Uno ama en silencio, cree en silencio, vive también en silencio: todo lo amado lo madura adentro, lo hace suyo como una extensión misma, tangible, corpórea, pero todo a lo que nos entregamos se hace rico, dejándonos pobres, como dejo escrito Rilke. La pobreza se instala y se adueña de las cosas y produce la sensación de que no ha habido otra cosa que pobreza, como si nunca amar hubiese sido una manera de conducirnos, un modo de vivir. Uno ama el jazz o a la vecina del quinto que nunca nos mira como si el mundo se acabase y le hubiésemos encomendado al amor que nos bañe en el tránsito a la nada. Como si todo fuese amor, como si el peso del mundo fuese amor, que cantaba Hilario Camacho en sus tiempos fértiles y líricos. La propia Milady de Winter, en Los tres mosqueteros, pide piedad antes de que la manden al otro barrio, parisino no, sin duda. Pide al mosquetero que la contempla en ese postrero instante, al que ha traicionado y dañado, que la perdone, pero él no lo hace, no puede hacerlo, solo declama - porque esas cosas se dicen en tono grandilocuente, midiendo el tono, colocando las palabras más oportunas - que su amor fue hermoso y que la amó "como se ama a la guerra, como he amado el vino, como he amado lo que me ha hecho daño" y el mosquetero la llora, a sabiendas de que es el mal el que muere, de que su alma será más pura no teniéndola cerca y de que se acordará a diario de ella y la tendrá en sus sueño
No es el amor el motor, así quisiera: no lo es desde que lo canjeamos por el confort. Se prefiere vivir bien a vivir enamorado. Incluso tiene mala prensa el amor, mala con colmo de maldad. Las novelas románticas, incluso las buenas, no son, no lo son - por más que el lector avezado lo desmienta - las novelas-insignia, las que se exponen después en los listados de grandes obras del año, todo eso. Al amor le hemos relegado a un estadio inferior. Al amor le dejamos estar ahí, le permitimos que ahí resida o que sea indistinguible de la sustancia misma de nuestra existencia, como si viniese de fábrica o como si no pudiésemos, por más que lo anhelemos, borrar su presencia, vivir a su margen, entablar con la vida una relación donde él no reine ni imponga. Las buenas causas las rubricamos con amor, el entero depósito de la esperanza de un mundo mejor está convincentemente construido de amor, pero luego se le da de lado, no lo percibimos cuando se arrima, apenas le damos cuartel, como si apestara. Tiene el alma humana, por decir alma, no sé, bien pudiera ser otra cosa, esa querencia a ir de un lado para otro, de inclinarse al bien puro o al mal puro también, sin que haya razones que soportan una cosa o la otra, sin que podamos entender del todo a qué ese escorarse, los porqués. No habrá porqués y si los hay, en fin, en ese revelador aspecto, no estarán disponibles, no se podrán someter al criterio de la razón o lo que sea. Quizá solo valga hacer un bolero, cantar al amor, ponerlo en una melodía y que las parejas se abracen, se confiesen y se prometan la eternidad.

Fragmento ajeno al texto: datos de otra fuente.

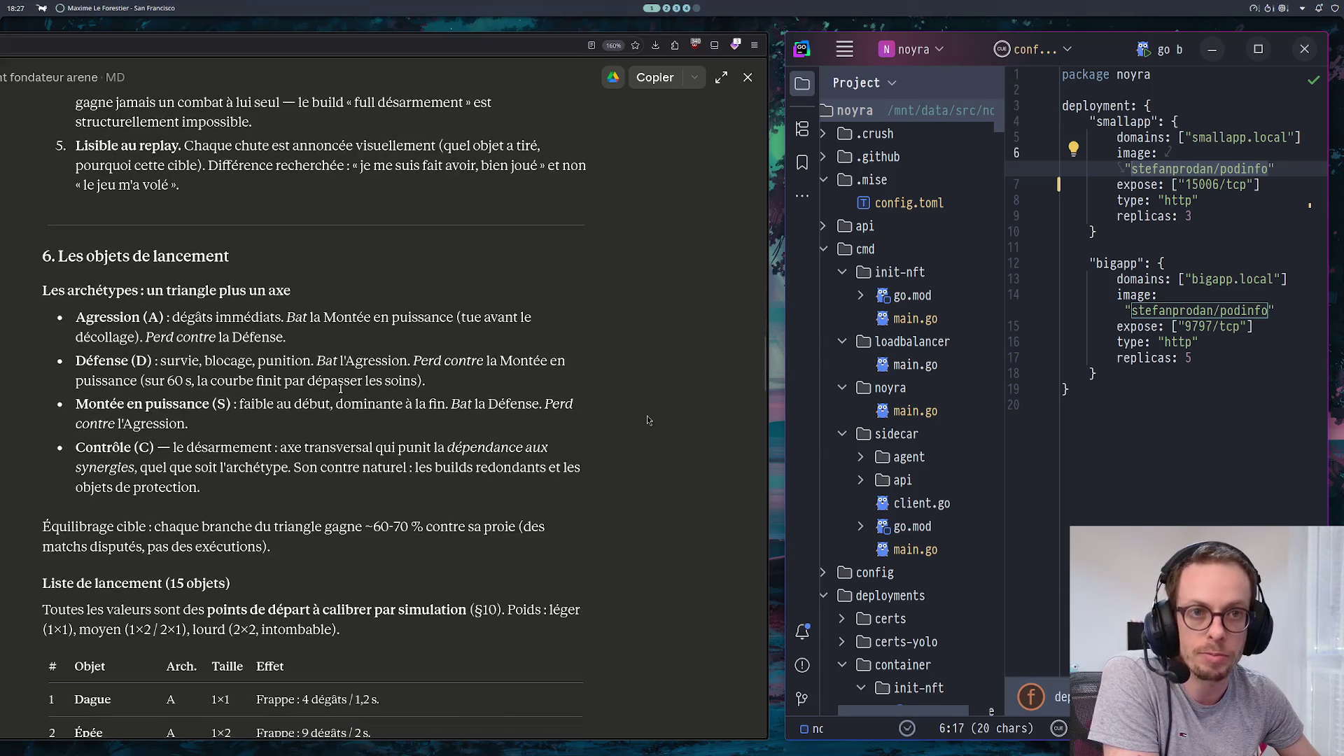
Toggle the browser maximized and back beside the editor, then reach the 15-item launch table starting with Dague
scroll(648, 420, "down", 1)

La folletinesca Milady de Winter, la casquivana y pendona femme fatale de Alejandro Dumas, mal aconsejada por el Cardenal Richelieu, pierde la cabeza (literalmente) por amor o por algo más, y no hay piedad con ella. Se es más inflexible con lo que se ha amado, paradójicamente: se le inflige un daño acorde a la pasión que despertó. Solo si no hubo deseo, en ese meandro de las emociones, se aplica un castigo menor o no se involucra uno tanto. No solo quien bien te quiere te hará llorar: también te hará más daño. Ojalá el corazón humano no se atuviese a estos instrumentos de la venganza y el amor concluyese con un café en una terraza, deseándose los amantes que fueron suerte y amores nuevos, amores mejores, en todo caso. Pero no es así, no suele serlo: el amante afectado, el que se cree dolido, dañado, violentado por el cese del amor o por su corrupción, se toma en mala medida la justicia por su mano y hace las veces de juez y de parte. No estamos únicamente delante de un drama clásico: se repite a diario, insanamente a diario. Es un drama sin paliativos. Duele la repetición. No hemos sido educados, me temo, a renunciar al amor, a darnos por vencidos, a considerar al otro un igual, no la propiedad que a veces se erige como sustancia del litigio, no el objeto del que podemos desprendernos con saña. O mía o de nadie, se dice o se escucha decir. Somos malos, en el fondo. Entiendo que no lo somos todos, que alguien lo atraviesa la bondad y la expande y la comparte con quien lo trata. De ellos dependemos para proseguir. El amor, que mueve el sol y también las estrellas...Lo podemos escribir en un whatsapp y difundirlo urbi et orbi. A mí me queda la satisfacción de cerrar los ojos y ver a Lana Turner. Eso es también un acto de amor, un sencillo y puro acto de amor, amor loco, amor fou, amor mentido, pero amor, ah amor, amor por encima de todas las rotos que produce, amor visible y amor cerrado a los ojos, amor fiero y amor manso, amor a los libros y a las piedras, amor a la raíz cuadrada y a los verbos copulativos, amor al jazz hecho aire y al aire liberando jazz, amor sin palabras, amor carnal, amor en los gestos, ah el amor, qué no haríamos por saberlo nuestro y tenerlo a mano cuando la realidad, la muy puta a veces, nos hostiga, nos hace caer, hocicar contra el suelo, sí, aunque el amor nos ice y haga que el mundo, una vez más, gire, avance, explote de luz como una estrella de mil puntas. Ya saben: quien lo ha probado, no lo reprueba.